◆ SET EXERCISE:
Locate every line in the material below that contains the string "date", and copy each such line in full.

◆ THE INPUT:
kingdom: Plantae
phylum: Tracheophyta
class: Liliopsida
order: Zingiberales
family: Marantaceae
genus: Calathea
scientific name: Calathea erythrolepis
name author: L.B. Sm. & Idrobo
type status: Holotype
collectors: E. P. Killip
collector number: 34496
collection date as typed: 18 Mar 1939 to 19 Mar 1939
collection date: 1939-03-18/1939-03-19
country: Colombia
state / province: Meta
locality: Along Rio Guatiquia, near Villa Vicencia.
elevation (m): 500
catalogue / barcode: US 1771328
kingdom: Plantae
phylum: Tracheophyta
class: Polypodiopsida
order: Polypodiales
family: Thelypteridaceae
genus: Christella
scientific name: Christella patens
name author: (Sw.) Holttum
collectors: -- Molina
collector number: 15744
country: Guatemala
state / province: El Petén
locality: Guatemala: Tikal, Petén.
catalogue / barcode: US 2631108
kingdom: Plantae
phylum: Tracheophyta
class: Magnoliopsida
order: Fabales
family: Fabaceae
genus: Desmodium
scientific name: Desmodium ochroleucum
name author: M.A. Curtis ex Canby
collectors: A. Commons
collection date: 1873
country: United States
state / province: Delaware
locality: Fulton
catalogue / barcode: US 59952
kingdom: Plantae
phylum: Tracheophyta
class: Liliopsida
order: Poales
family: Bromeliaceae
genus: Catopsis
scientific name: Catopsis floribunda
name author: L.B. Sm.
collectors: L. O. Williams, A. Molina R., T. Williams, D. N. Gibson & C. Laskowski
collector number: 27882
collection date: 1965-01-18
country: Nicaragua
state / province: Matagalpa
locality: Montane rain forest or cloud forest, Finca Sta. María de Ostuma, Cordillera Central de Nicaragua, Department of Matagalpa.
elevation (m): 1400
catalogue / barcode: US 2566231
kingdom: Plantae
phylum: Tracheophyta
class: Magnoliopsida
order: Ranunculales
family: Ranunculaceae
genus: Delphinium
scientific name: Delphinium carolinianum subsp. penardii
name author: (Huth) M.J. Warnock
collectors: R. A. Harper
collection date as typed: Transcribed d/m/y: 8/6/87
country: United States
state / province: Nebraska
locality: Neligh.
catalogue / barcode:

◆ EXERCISE OUTPUT:
collection date as typed: 18 Mar 1939 to 19 Mar 1939
collection date: 1939-03-18/1939-03-19
collection date: 1873
collection date: 1965-01-18
collection date as typed: Transcribed d/m/y: 8/6/87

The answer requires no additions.